ИСХОДНЫЙ ТЕКСТ:
====
Поэтика Чехова. Мир Чехова: Возникновение и утверждение — страница 60 из 78

.

Дело, таким образом, оказывалось сложнее, и это видно по высказываниям тех же самых критиков, которые упрекали Чехова в подражательности. «Насколько рассказ гр. Толстого определенен по своему смыслу, – заканчивал свой разбор «Скучной истории» Аристархов, – настолько рассказ г. Чехова по смыслу темен, представляется бесцельным, не знающим, что он хочет сказать». Точно так же Ю. Николаев, который обвинял Чехова в «постоянном утрированном подражании внешним приемам Л. Толстого», когда попытался аргументировать свою точку зрения, пришел к выводу, что сходства, собственно, и нет – сходные детали выполняют функции совершенно иные. «Г. Чехов старается делать то же, но выходит вовсе не то. У Толстого <…> мелочи дают смысл всему рассказу, у г. Чехова они решительно бессмысленны и не нужны»[591]. В изображении психологии критика не устраивало внимание автора «Скучной истории» к «мелочам», не играющим непосредственно на сцену, ситуацию, характер, но имеющим цели другие, связанные с иным видением мира. Позже об этом же писал П. Перцов: «Если г. Чехов желал действительно показать нам тип человека, удрученного отсутствием бога, то он должен был бы <…> совлечь со своего героя все случайные и противоречащие основному смыслу его фигуры аксессуары»[592].
====
ЗАДАНИЕ: В каком подражании, согласно отрывку о поэтике Чехова, Ю. Николаев обвинял Чехова?

(Записи набора данных)
====
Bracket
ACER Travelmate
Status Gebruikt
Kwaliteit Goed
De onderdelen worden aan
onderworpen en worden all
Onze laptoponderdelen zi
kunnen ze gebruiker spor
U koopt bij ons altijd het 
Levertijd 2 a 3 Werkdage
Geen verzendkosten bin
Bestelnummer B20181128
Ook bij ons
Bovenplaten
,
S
====
ОТВЕТ: В постоянном утрированном подражании внешним приемам Л. Толстого.